Each record should reappear exactly in your answer, minus any picture.

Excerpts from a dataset
※

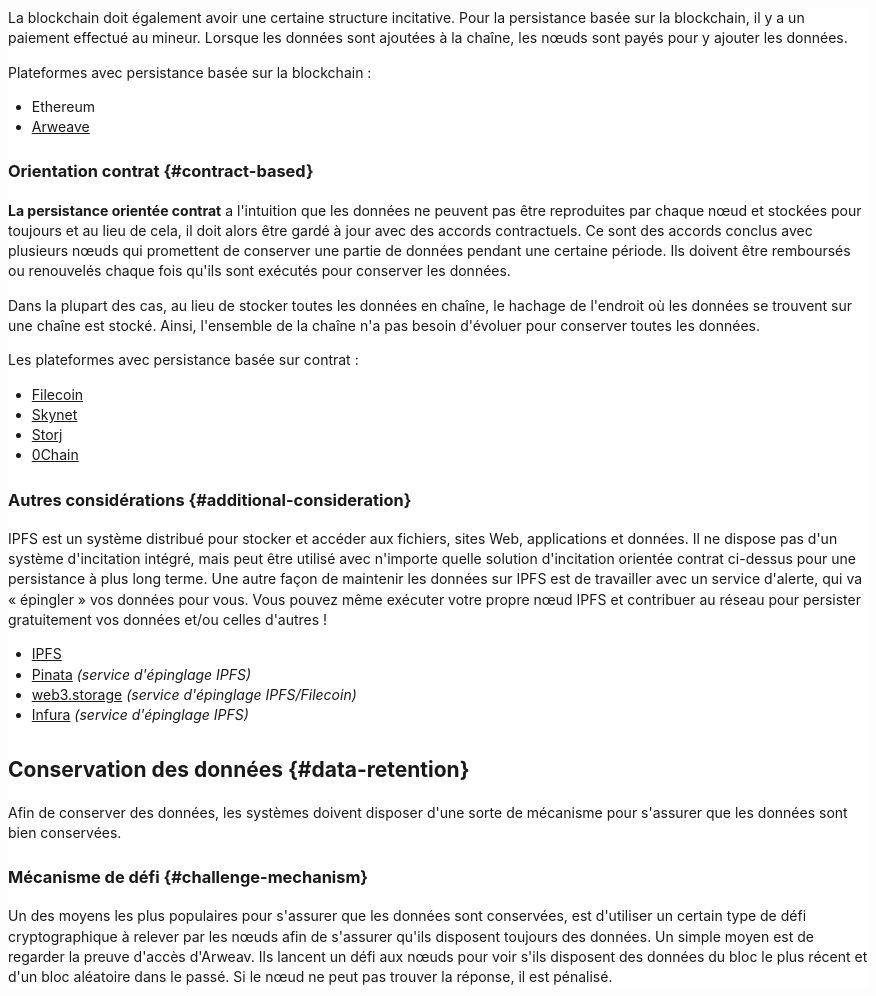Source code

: La blockchain doit également avoir une certaine structure incitative. Pour la persistance basée sur la blockchain, il y a un paiement effectué au mineur. Lorsque les données sont ajoutées à la chaîne, les nœuds sont payés pour y ajouter les données.

Plateformes avec persistance basée sur la blockchain :

- Ethereum
- [Arweave](https://www.arweave.org/)

### Orientation contrat {#contract-based}

**La persistance orientée contrat** a l'intuition que les données ne peuvent pas être reproduites par chaque nœud et stockées pour toujours et au lieu de cela, il doit alors être gardé à jour avec des accords contractuels. Ce sont des accords conclus avec plusieurs nœuds qui promettent de conserver une partie de données pendant une certaine période. Ils doivent être remboursés ou renouvelés chaque fois qu'ils sont exécutés pour conserver les données.

Dans la plupart des cas, au lieu de stocker toutes les données en chaîne, le hachage de l'endroit où les données se trouvent sur une chaîne est stocké. Ainsi, l'ensemble de la chaîne n'a pas besoin d'évoluer pour conserver toutes les données.

Les plateformes avec persistance basée sur contrat :

- [Filecoin](https://docs.filecoin.io/about-filecoin/what-is-filecoin/)
- [Skynet](https://siasky.net/)
- [Storj](https://storj.io/)
- [0Chain](https://0chain.net/)

### Autres considérations {#additional-consideration}

IPFS est un système distribué pour stocker et accéder aux fichiers, sites Web, applications et données. Il ne dispose pas d'un système d'incitation intégré, mais peut être utilisé avec n'importe quelle solution d'incitation orientée contrat ci-dessus pour une persistance à plus long terme. Une autre façon de maintenir les données sur IPFS est de travailler avec un service d'alerte, qui va « épingler » vos données pour vous. Vous pouvez même exécuter votre propre nœud IPFS et contribuer au réseau pour persister gratuitement vos données et/ou celles d'autres !

- [IPFS](https://docs.ipfs.io/concepts/what-is-ipfs/)
- [Pinata](https://www.pinata.cloud/) _(service d'épinglage IPFS)_
- [web3.storage](https://web3.storage/) _(service d'épinglage IPFS/Filecoin)_
- [Infura](https://infura.io/product/ipfs) _(service d'épinglage IPFS)_

## Conservation des données {#data-retention}

Afin de conserver des données, les systèmes doivent disposer d'une sorte de mécanisme pour s'assurer que les données sont bien conservées.

### Mécanisme de défi {#challenge-mechanism}

Un des moyens les plus populaires pour s'assurer que les données sont conservées, est d'utiliser un certain type de défi cryptographique à relever par les nœuds afin de s'assurer qu'ils disposent toujours des données. Un simple moyen est de regarder la preuve d'accès d'Arweav. Ils lancent un défi aux nœuds pour voir s'ils disposent des données du bloc le plus récent et d'un bloc aléatoire dans le passé. Si le nœud ne peut pas trouver la réponse, il est pénalisé.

※

> **Exercise output**:
Source code

: La blockchain doit également avoir une certaine structure incitative. Pour la persistance basée sur la blockchain, il y a un paiement effectué au mineur. Lorsque les données sont ajoutées à la chaîne, les nœuds sont payés pour y ajouter les données.

Plateformes avec persistance basée sur la blockchain :

- Ethereum
- [Arweave](https://www.arweave.org/)

### Orientation contrat {#contract-based}

**La persistance orientée contrat** a l'intuition que les données ne peuvent pas être reproduites par chaque nœud et stockées pour toujours et au lieu de cela, il doit alors être gardé à jour avec des accords contractuels. Ce sont des accords conclus avec plusieurs nœuds qui promettent de conserver une partie de données pendant une certaine période. Ils doivent être remboursés ou renouvelés chaque fois qu'ils sont exécutés pour conserver les données.

Dans la plupart des cas, au lieu de stocker toutes les données en chaîne, le hachage de l'endroit où les données se trouvent sur une chaîne est stocké. Ainsi, l'ensemble de la chaîne n'a pas besoin d'évoluer pour conserver toutes les données.

Les plateformes avec persistance basée sur contrat :

- [Filecoin](https://docs.filecoin.io/about-filecoin/what-is-filecoin/)
- [Skynet](https://siasky.net/)
- [Storj](https://storj.io/)
- [0Chain](https://0chain.net/)

### Autres considérations {#additional-consideration}

IPFS est un système distribué pour stocker et accéder aux fichiers, sites Web, applications et données. Il ne dispose pas d'un système d'incitation intégré, mais peut être utilisé avec n'importe quelle solution d'incitation orientée contrat ci-dessus pour une persistance à plus long terme. Une autre façon de maintenir les données sur IPFS est de travailler avec un service d'alerte, qui va « épingler » vos données pour vous. Vous pouvez même exécuter votre propre nœud IPFS et contribuer au réseau pour persister gratuitement vos données et/ou celles d'autres !

- [IPFS](https://docs.ipfs.io/concepts/what-is-ipfs/)
- [Pinata](https://www.pinata.cloud/) _(service d'épinglage IPFS)_
- [web3.storage](https://web3.storage/) _(service d'épinglage IPFS/Filecoin)_
- [Infura](https://infura.io/product/ipfs) _(service d'épinglage IPFS)_

## Conservation des données {#data-retention}

Afin de conserver des données, les systèmes doivent disposer d'une sorte de mécanisme pour s'assurer que les données sont bien conservées.

### Mécanisme de défi {#challenge-mechanism}

Un des moyens les plus populaires pour s'assurer que les données sont conservées, est d'utiliser un certain type de défi cryptographique à relever par les nœuds afin de s'assurer qu'ils disposent toujours des données. Un simple moyen est de regarder la preuve d'accès d'Arweav. Ils lancent un défi aux nœuds pour voir s'ils disposent des données du bloc le plus récent et d'un bloc aléatoire dans le passé. Si le nœud ne peut pas trouver la réponse, il est pénalisé.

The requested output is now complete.